Ayat has two other Brooklyn locations, in Bay Ridge and Industry City, and three more locations in the East Village, Staten Island and Allentown, Pa.
Elenani said he does not condone any violence in Gaza and isn’t aligned with the “evil” mentalities behind the conflict.
“We believe they’ll continue to exist,’ he said. “The name ‘Israel’ needs to be there. ‘Palestine’ also needs to be there. It’s a peaceful two-state solution.”
Ditmas Park manager Hania Khattab, 19, who is of Egyptian-Moroccan descent, said Elenani put the slogan on the menu as a seafood pun.
“He wasn’t doing it with harm,” he said.

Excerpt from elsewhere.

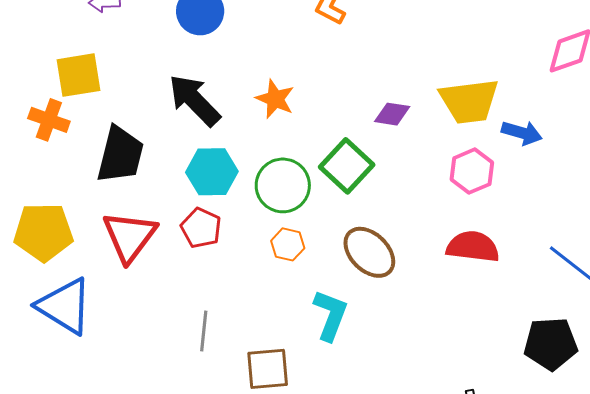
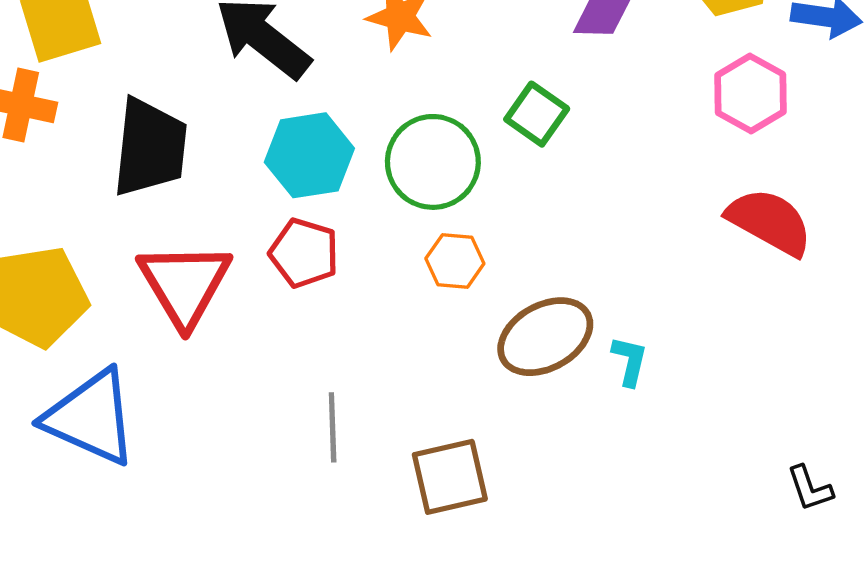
green square: (347, 166) -> (537, 114), size x0.7
red semicircle: (473, 247) -> (770, 222), turned 30
brown ellipse: (369, 252) -> (545, 337), moved, turned -66
cyan L-shape: (331, 315) -> (630, 361), moved, size x0.6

The slogan’s detractors, he explained, are assuming that it is a call for genocide, “but that’s not what we mean at all.”
“When you say ‘From the river to the sea, Palestine will be free,’ it’s a call for freedom for all,” Khattab said.
A Brooklyn lawmaker from the heavily Jewish areas of Borough Park and Midwood took issue with that interpretation.
“These restaurateurs may think they are being cute or funny, but that phrase is universally recognized as a call for the annihilation of the Jewish people,” said Democratic Councilman Kalman Yeger.
“They are using Hamas language and claiming it means something different to them.”